Thursday, May 11, 2006

Magnetism: Or, Understanding the Gravity of the Situation

Former Employer President Tiffany put a magnetic word set on the refrigerator of the breakroom there (I promise, I promise I will stop writing about them sometime really soon, but clearly I have some stuff to work through here, okay?).

She bought a corporate-themed one, with words like "synergy" and "memo" and "cross-functionality" and "facsimile" (that's "fax" to his friends). She thought it would encourage people's creativity, build morale, and possibly even reveal some brilliant tactics from the depths of the company's mental trenches. Instead, she ended up almost immediately throwing away the word "sex" because the first sentence that turned up was "serious stress solution is sex on my desk." Silly Tiffany! Almost our entire workforce was under 25 and we were, if I may say so, a fairly bright and (cough) reasonably hormonal bunch. You can make some shockingly graphic sentences from words about men, women, clients, offices, procedures, workplace supplies, and a handy assortment of verbs and adjectives.

My gawgeous lesbian pal V. rescued the word "sex" from the trash can for her own personal use and had "sex" for a long time on her computer monitor. (She later quit.)
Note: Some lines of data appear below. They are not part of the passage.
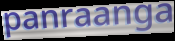
panraanga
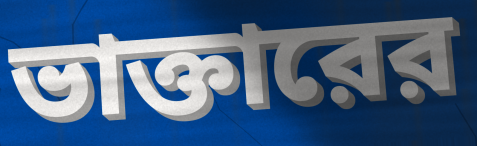
ভাক্তারের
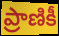
ప్రాణికీ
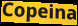
Copeina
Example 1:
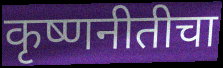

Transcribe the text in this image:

कृष्णनीतीचा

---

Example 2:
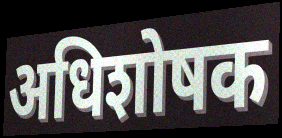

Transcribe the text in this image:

अधिशोषक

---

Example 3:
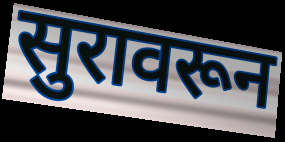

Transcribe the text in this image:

सुरावरून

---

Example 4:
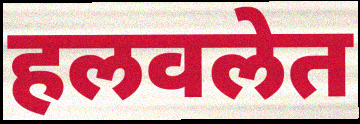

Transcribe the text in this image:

हलवलेत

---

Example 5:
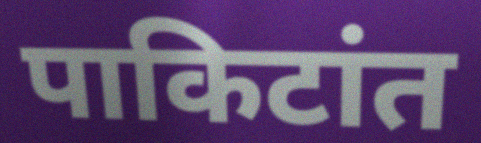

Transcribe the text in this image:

पाकिटांत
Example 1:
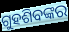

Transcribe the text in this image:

ଗୁହଶିବଙ୍କର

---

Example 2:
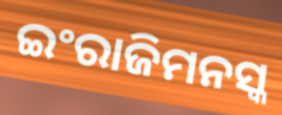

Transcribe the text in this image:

ଇଂରାଜିମନସ୍କ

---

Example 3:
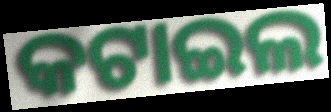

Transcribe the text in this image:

କଟାଇଲ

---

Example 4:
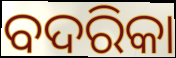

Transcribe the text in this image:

ବଦରିକା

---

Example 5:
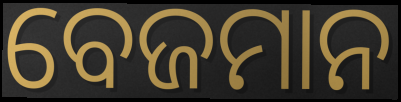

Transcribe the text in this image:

ବେଜମାନ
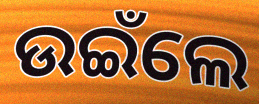
ଉଇଁଲେ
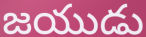
జయుడు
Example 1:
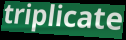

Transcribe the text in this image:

triplicate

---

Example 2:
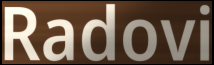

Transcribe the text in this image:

Radovi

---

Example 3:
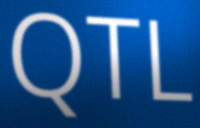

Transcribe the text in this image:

QTL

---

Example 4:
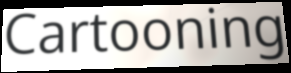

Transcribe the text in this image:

Cartooning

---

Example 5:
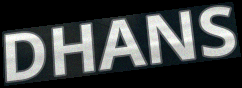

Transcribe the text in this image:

DHANS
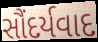
સૌંદર્યવાદ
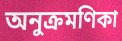
অনুক্রমণিকা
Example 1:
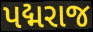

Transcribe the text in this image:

પદ્મરાજ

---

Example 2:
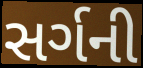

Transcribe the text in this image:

સર્ગની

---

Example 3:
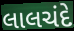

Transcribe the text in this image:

લાલચંદે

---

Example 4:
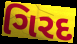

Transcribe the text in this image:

ગિરદ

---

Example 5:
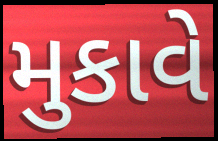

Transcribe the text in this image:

મુકાવે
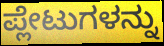
ಪ್ಲೇಟುಗಳನ್ನು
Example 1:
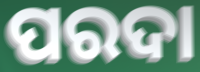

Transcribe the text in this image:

ପରଦା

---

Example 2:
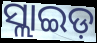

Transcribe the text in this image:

ସ୍ଲାଇଡ଼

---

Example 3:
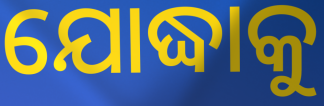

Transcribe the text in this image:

ଯୋଦ୍ଧାକୁ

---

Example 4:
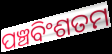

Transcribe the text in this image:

ପଞ୍ଚବିଂଶତମ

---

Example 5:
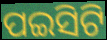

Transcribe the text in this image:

ପଇସିଟି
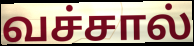
வச்சால்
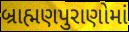
બ્રાહ્મણપુરાણોમાં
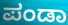
ಪಂಡಾ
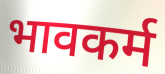
भावकर्म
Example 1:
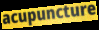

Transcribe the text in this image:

acupuncture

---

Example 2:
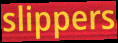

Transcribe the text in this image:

slippers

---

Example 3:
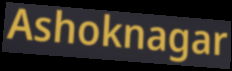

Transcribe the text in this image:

Ashoknagar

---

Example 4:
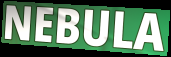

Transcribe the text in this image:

NEBULA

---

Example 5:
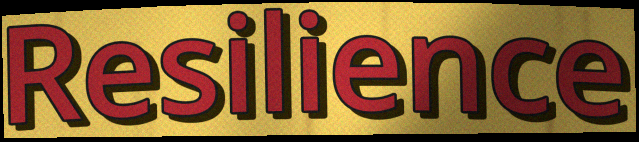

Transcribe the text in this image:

Resilience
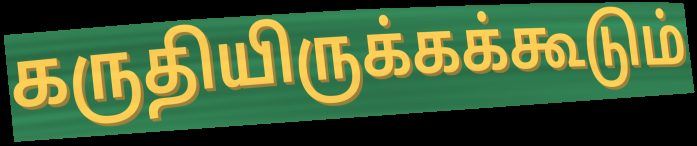
கருதியிருக்கக்கூடும்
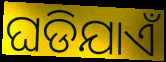
ଘଡିଯାଏଁ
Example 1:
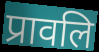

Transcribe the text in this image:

प्रावलि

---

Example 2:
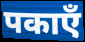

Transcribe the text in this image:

पकाएँ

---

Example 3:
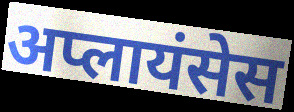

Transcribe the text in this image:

अप्लायंसेस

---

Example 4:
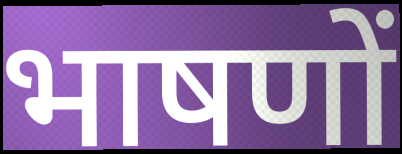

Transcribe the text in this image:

भाषणों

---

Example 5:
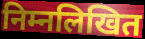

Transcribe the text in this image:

निम्नलिखित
It was such an excellent gauge of employee thought and morale - a free-association, anonymous manner of self-expression, turning out such gems as "bosses profit while employees work all night," "management needs vision / workers try hard / none will help," "you must be high.com," and the small-voiced and pathetic "we live here;" plus offerings like the somewhat irreverent "bossy men have small desks" and "undress for success" - that nervous members of senior management (all since quit or fired, incidentally) regularly reshuffled the entire thing into chaos every morning.

I'm so thinking about buying just such a magnet set for my own cube, as all of us have metal cabinets. I spent a little time today spelling out very tame things with brightly colored magnet letters in a friend's workspace. I'm thinking I could place the words randomly on my own cabinet, never compose anything myself, and just see what turns up when I'm away.

Despite what experience keeps telling us, magnetism is the weakest force in physics - no, wait, it's gravity. Is it gravity? Damn, I can't remember. Anyway, I think I'll do it. It would certainly be interesting, and I might not even get fired.